Kohl's Sku# 89167079

I got the racks from Kohls.com for $44.99 each, and used 30% off coupon got in the mail. It had free shipping because I ordered it from their Kosk in the store. 

The total for two of them after the discount was $67.48 with tax. 

Then on top of that I also received $10 in Kohl's cash that I printed out for the next purchase. 

Kohl's has some great discounts!!


----------



## jeepingchick (Jul 18, 2011)

NICE I love kohls!!!


----------



## robie (Jul 18, 2011)

Nice looking wine rack.

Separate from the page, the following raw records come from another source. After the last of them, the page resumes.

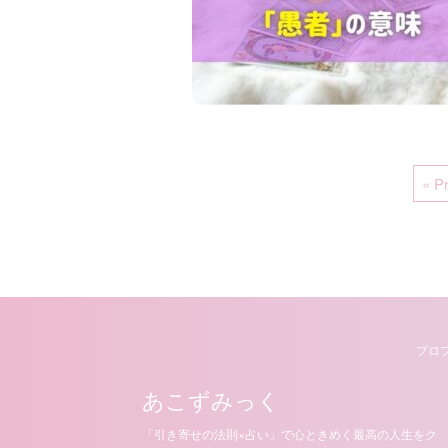
« P
プロ
あこずみっく
「引き寄せの法則×占い」で心ときめく最高の人生をク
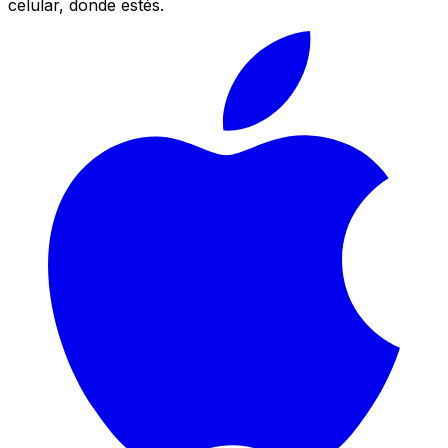
celular, donde estés.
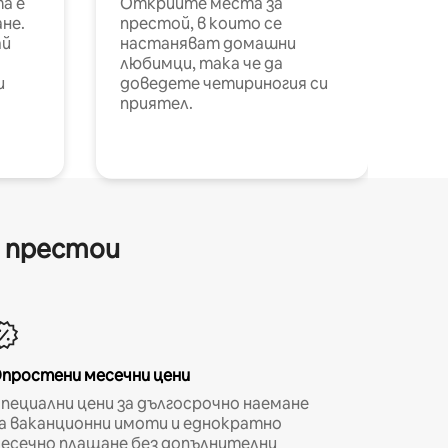
а е
Открийте места за
не.
престой, в които се
ай
настаняват домашни
любимци, така че да
и
доведете четириногия си
приятел.
и престои
простени месечни цени
пециални цени за дългосрочно наемане
а ваканционни имоти и еднократно
есечно плащане без допълнителни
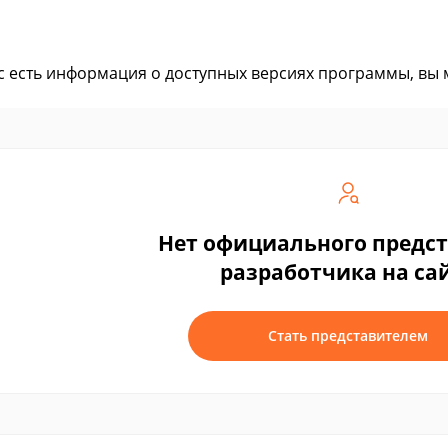
ас есть информация о доступных версиях программы, вы
Нет официального предс
разработчика на са
Стать представителем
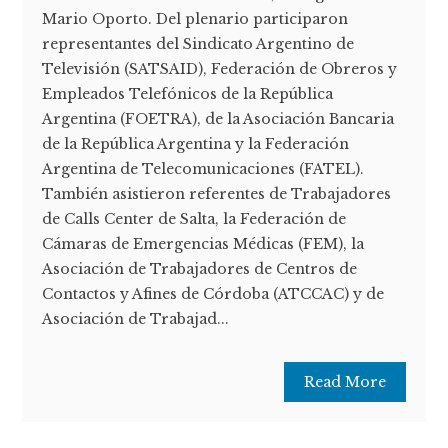
Mario Oporto. Del plenario participaron
representantes del Sindicato Argentino de
Televisión (SATSAID), Federación de Obreros y
Empleados Telefónicos de la República
Argentina (FOETRA), de la Asociación Bancaria
de la República Argentina y la Federación
Argentina de Telecomunicaciones (FATEL).
También asistieron referentes de Trabajadores
de Calls Center de Salta, la Federación de
Cámaras de Emergencias Médicas (FEM), la
Asociación de Trabajadores de Centros de
Contactos y Afines de Córdoba (ATCCAC) y de
Asociación de Trabajad...
Read More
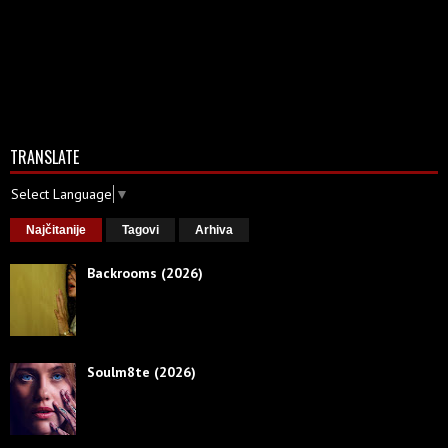
TRANSLATE
Select Language
▼
Najčitanije
Tagovi
Arhiva
Backrooms (2026)
Soulm8te (2026)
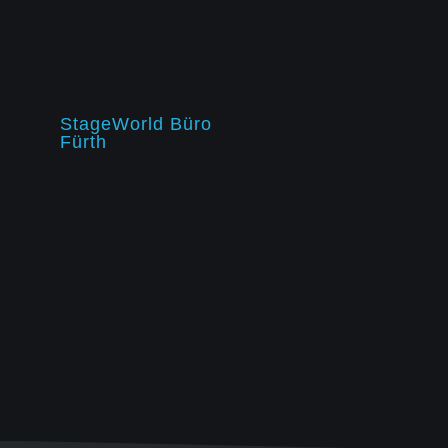
StageWorld Büro
Fürth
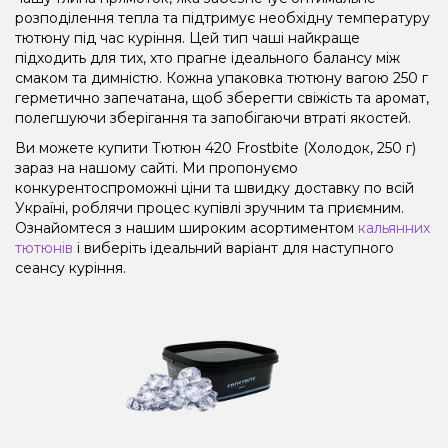
розподілення тепла та підтримує необхідну температуру
тютюну під час куріння. Цей тип чаші найкраще
підходить для тих, хто прагне ідеального балансу між
смаком та димністю. Кожна упаковка тютюну вагою 250 г
герметично запечатана, щоб зберегти свіжість та аромат,
полегшуючи зберігання та запобігаючи втраті якостей.
Ви можете купити Тютюн 420 Frostbite (Холодок, 250 г)
зараз на нашому сайті. Ми пропонуємо
конкурентоспроможні ціни та швидку доставку по всій
Україні, роблячи процес купівлі зручним та приємним.
Ознайомтеся з нашим широким асортиментом
кальянних
тютюнів
і виберіть ідеальний варіант для наступного
сеансу куріння.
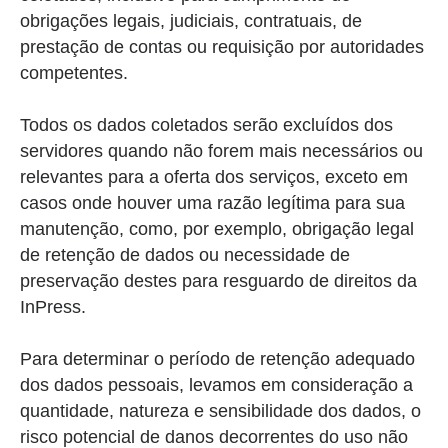
obrigações legais, judiciais, contratuais, de
prestação de contas ou requisição por autoridades
competentes.
Todos os dados coletados serão excluídos dos
servidores quando não forem mais necessários ou
relevantes para a oferta dos serviços, exceto em
casos onde houver uma razão legítima para sua
manutenção, como, por exemplo, obrigação legal
de retenção de dados ou necessidade de
preservação destes para resguardo de direitos da
InPress.
Para determinar o período de retenção adequado
dos dados pessoais, levamos em consideração a
quantidade, natureza e sensibilidade dos dados, o
risco potencial de danos decorrentes do uso não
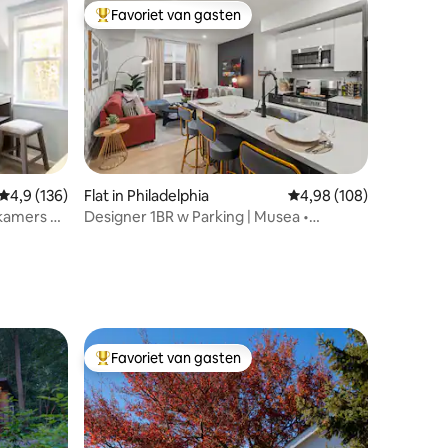
Favoriet van gasten
Topfavoriet van gasten
Gemiddelde beoordeling van 4,9 op 5, 136 recensies
4,9 (136)
Flat in Philadelphia
Gemiddelde beoordeling
4,98 (108)
kamers en
Designer 1BR w Parking | Musea •
ecensies
Centrum van de stad
Favoriet van gasten
Topfavoriet van gasten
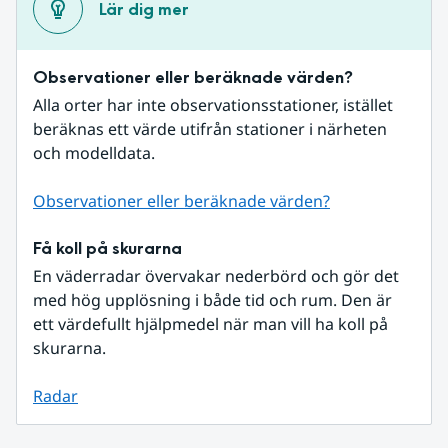
Lär dig mer
Observationer eller beräknade värden?
Alla orter har inte observationsstationer, istället 
beräknas ett värde utifrån stationer i närheten 
och modelldata.
Observationer eller beräknade värden?
Få koll på skurarna
En väderradar övervakar nederbörd och gör det 
med hög upplösning i både tid och rum. Den är 
ett värdefullt hjälpmedel när man vill ha koll på 
skurarna.
Radar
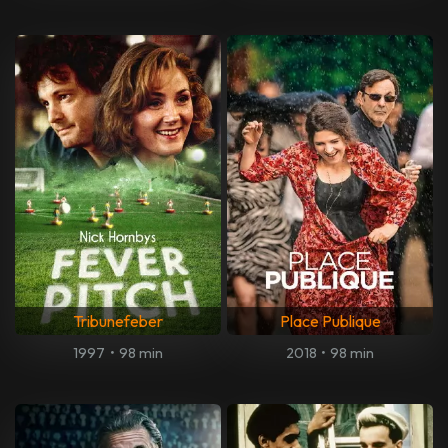
Tribunefeber
Place Publique
1997
•
98 min
2018
•
98 min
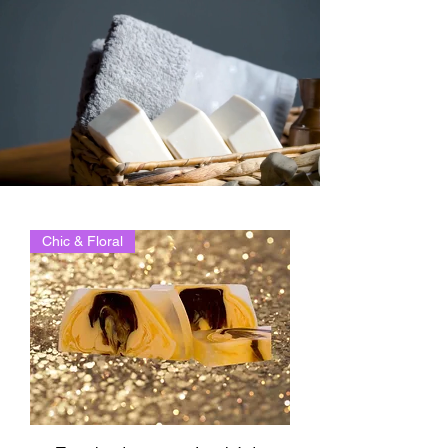
Chic & Floral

Great score on the carboys!

I got some of my equipment from a couple who retired to a smaller place and decided they couldn't make wine anymore.


----------



## Stefani (Jul 21, 2011)

Stefani said:


>



I have been having trouble cleaning the film on the inside of these carboys. I've left B Bright solution in it for two days and and it still has a little film. Would it be OK if I continue to let the B Bright work on it to get it clean?

Or would Oxy Clean be any better?


----------



## SpoiledRotten (Jul 22, 2011)

That rack looks very nice but it looks like a very simple task to make as many as you'd be able to use. Get a few 1 x 4 or 1 x 6 finished boards, mark a line down the middle, space out your center holes, drill with a saw bit, sand to a nice finish, notch the pieces to fit together and you can have enough shelves as you need. That just seems pretty expensive for something that easy to make. I don't believe they would cost more than about $4.00 each to make. I have noticed that prices for wine shelves are fairly steep. Maybe it's like most things; if it's a product for a special hobby/interest, they jack the prices way up on them. JMHO


----------



## djrockinsteve (Jul 22, 2011)

Stefani said:


> I have been having trouble cleaning the film on the inside of these carboys. I've left B Bright solution in it for two days and and it still has a little film. Would it be OK if I continue to let the B Bright work on it to get it clean?
> 
> Or would Oxy Clean be any better?



Use the oxyclean and a bottle brush and warm not hot soapy water. Let it soak if needbe.

It's probably lime or calcium build up from hard water. Some folks have resorted to uncooked rice in it to create a little friction to clean the surface.

Once it's all off be sure to always washout your carboys with warm soapy water, sanitize with pot. meta. and make sure it dries well.

Some store their carboys with some pot. meta. and a few drops of water in them with a solid bung.


----------



## Boyd (Jul 22, 2011)

I have used a light muriatic acid solution to get rid of film in used carboys and milk bottles I bought.

Fill the bottles with the solution and plug and set out in the sun for two or three days. Plastic and a rubber band works for a plug.

Be sure to work in a well vented area. Out side works best in summer. Pour the acid solution over some limestone to neutralize when done.


----------